Kelompok yang terdiri dari Brasil, Rusia, India, China, dan Afrika Selatan ini, beberapa negara diantaranya tidak pernah lebih menonjol di panggung dunia. Namun, BRICS telah mengangkat suara mereka dan mendapat sorotan banyak negara lain.
Walaupun kali ini Presiden Rusia tidak dapat menghadiri KTT ini secara langsung, karena negara tuan rumah, Afrika Selatan, memiliki keterikatan untuk menangkapnya atas dugaan kejahatan perang. Dua anggota lainnya, India dan China, memiliki konflik perbatasan yang membara.
Sementara Beijing terkunci dalam persaingan dengan Amerika Serikat.
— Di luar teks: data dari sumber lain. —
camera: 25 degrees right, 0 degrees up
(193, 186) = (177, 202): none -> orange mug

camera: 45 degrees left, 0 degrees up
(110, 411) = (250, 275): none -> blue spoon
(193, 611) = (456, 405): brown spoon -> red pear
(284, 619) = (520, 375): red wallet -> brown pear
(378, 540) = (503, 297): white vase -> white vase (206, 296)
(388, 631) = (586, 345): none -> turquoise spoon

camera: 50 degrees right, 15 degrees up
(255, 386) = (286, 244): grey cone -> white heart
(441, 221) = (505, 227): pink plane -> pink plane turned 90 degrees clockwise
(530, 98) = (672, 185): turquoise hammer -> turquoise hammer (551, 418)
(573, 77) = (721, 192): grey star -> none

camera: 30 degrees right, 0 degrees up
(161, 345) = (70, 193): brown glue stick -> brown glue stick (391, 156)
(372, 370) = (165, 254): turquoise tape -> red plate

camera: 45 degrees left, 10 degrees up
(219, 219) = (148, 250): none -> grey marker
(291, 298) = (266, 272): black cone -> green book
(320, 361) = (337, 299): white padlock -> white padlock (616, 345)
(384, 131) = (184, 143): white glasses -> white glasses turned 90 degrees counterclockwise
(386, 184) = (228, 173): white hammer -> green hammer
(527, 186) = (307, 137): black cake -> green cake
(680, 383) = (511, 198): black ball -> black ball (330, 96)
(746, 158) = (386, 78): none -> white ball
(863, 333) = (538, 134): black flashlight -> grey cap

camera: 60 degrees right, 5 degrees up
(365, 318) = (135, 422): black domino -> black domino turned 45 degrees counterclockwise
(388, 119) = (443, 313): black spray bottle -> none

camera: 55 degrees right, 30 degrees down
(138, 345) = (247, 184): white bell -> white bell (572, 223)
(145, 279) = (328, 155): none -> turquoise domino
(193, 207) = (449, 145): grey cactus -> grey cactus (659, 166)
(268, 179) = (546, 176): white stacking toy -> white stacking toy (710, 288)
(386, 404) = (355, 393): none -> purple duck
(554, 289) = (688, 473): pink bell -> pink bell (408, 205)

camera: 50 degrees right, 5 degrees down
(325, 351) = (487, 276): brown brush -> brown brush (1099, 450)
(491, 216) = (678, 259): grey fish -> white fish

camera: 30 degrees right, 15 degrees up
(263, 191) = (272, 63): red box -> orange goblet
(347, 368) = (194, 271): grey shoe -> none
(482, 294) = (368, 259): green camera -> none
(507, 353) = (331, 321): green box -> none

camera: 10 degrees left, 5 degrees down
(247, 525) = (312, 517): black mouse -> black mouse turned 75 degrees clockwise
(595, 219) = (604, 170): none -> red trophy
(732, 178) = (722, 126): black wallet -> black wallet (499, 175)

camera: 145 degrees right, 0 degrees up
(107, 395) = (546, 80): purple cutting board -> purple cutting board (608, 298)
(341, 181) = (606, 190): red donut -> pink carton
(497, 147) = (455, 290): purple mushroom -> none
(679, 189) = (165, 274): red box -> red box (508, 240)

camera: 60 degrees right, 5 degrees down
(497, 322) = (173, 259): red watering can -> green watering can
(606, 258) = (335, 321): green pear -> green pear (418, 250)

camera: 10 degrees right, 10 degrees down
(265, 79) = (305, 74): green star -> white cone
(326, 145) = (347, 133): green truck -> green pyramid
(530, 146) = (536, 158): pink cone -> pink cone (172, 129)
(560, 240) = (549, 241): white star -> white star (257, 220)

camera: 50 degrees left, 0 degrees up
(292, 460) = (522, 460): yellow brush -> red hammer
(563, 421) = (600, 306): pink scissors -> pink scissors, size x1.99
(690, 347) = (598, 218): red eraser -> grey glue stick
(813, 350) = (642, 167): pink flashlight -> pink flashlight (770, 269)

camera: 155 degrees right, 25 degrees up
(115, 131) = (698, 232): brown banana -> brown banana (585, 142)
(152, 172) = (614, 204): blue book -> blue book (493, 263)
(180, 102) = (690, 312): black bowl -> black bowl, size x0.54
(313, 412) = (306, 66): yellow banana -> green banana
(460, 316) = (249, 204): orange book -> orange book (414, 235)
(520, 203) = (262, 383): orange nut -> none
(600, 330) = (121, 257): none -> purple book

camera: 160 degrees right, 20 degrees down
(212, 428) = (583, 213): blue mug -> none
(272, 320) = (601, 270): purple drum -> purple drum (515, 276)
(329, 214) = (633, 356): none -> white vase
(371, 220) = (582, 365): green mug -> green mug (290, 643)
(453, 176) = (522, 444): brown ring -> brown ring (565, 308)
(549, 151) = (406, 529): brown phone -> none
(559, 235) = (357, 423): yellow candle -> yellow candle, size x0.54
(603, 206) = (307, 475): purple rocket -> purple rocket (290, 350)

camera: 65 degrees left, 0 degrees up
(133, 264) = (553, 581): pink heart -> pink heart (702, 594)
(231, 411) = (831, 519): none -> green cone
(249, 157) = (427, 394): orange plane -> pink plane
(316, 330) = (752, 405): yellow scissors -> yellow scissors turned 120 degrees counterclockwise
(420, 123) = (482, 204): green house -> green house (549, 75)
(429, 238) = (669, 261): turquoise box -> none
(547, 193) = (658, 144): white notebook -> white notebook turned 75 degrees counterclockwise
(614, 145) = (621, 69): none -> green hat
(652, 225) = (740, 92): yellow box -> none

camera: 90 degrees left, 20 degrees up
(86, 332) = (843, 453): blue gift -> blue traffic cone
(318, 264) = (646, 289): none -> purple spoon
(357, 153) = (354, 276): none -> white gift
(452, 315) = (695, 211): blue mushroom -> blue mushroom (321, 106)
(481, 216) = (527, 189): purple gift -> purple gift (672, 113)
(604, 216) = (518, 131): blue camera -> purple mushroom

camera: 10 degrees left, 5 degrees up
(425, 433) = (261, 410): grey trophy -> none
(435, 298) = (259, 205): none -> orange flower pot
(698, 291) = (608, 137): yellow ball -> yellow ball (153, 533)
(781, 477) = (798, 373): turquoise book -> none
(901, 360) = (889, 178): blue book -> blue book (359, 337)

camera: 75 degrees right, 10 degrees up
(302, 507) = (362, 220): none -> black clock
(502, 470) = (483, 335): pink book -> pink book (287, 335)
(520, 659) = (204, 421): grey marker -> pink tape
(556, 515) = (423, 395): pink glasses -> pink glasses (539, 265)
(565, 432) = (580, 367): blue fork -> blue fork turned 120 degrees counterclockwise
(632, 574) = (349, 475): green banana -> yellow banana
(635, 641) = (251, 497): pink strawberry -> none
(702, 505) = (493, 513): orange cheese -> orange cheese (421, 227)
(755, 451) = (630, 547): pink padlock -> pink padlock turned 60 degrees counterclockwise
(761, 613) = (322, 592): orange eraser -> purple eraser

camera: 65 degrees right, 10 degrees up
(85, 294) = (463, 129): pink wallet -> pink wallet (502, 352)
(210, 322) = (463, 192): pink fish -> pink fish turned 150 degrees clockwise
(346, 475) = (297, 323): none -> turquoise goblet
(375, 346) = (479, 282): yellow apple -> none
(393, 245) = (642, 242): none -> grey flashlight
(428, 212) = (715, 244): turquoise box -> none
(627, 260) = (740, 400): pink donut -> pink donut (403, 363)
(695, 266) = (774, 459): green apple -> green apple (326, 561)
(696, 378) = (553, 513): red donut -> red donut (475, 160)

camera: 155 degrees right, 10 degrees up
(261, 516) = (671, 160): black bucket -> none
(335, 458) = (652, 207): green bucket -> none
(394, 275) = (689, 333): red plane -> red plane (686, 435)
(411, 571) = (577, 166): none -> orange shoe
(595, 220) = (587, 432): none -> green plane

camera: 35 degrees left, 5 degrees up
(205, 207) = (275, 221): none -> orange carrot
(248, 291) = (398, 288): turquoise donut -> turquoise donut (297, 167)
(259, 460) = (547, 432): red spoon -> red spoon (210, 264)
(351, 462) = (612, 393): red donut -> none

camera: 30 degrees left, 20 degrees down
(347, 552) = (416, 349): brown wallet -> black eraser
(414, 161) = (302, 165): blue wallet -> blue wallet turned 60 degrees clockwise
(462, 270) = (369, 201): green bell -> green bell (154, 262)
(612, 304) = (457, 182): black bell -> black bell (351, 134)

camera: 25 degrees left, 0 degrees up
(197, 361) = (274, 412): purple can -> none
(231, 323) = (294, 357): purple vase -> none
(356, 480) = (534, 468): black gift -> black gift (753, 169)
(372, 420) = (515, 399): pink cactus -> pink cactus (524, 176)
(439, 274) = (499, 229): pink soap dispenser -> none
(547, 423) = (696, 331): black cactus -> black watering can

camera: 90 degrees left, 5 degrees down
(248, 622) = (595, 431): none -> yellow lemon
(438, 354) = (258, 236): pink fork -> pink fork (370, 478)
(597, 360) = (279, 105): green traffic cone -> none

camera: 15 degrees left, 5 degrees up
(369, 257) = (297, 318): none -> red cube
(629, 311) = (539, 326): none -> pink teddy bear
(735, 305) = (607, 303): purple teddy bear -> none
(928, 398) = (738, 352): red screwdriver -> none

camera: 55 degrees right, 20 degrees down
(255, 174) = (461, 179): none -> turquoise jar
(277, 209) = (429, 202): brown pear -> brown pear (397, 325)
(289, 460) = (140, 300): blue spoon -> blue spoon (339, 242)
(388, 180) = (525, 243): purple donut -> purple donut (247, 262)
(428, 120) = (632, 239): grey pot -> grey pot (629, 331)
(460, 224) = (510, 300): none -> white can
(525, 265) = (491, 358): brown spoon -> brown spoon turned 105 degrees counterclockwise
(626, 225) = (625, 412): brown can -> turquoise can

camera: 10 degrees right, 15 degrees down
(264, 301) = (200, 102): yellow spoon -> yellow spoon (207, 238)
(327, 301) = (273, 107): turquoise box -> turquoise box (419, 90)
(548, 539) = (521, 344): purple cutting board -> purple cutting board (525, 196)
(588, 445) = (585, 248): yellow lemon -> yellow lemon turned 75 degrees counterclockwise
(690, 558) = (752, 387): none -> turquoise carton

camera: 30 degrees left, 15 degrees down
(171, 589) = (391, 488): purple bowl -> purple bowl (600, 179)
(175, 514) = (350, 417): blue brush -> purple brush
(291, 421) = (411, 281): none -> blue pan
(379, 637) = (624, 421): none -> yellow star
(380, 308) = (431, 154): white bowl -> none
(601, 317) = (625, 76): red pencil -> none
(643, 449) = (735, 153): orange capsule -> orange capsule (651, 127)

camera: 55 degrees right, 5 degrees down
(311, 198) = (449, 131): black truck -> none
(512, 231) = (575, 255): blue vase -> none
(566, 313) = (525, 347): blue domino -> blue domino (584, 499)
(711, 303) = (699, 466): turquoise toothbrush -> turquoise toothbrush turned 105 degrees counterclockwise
Sedangkan New Delhi juga memiliki hubungan yang erat dengan Washington. Ini bukan blok negara yang paling bahagia. Namun demikian, blok negara ini sekarang menerima tawaran resmi dari hampir dua lusin negara untuk bergabung dengan membuka pintu bergabung dengan negara berkembang utama mereka.
Dalam sebuah laporan dari CNN, diskusi mengenai penambahan anggota baru diperkirakan akan menjadi agenda utama dalam pertemuan tiga hari yang dimulai pada hari Selasa (22/8/2023). Para pemimpin BRICS, dengan pengecualian Vladimir Putin dari Rusia, akan berkumpul secara langsung untuk pertama kalinya sejak pandemi.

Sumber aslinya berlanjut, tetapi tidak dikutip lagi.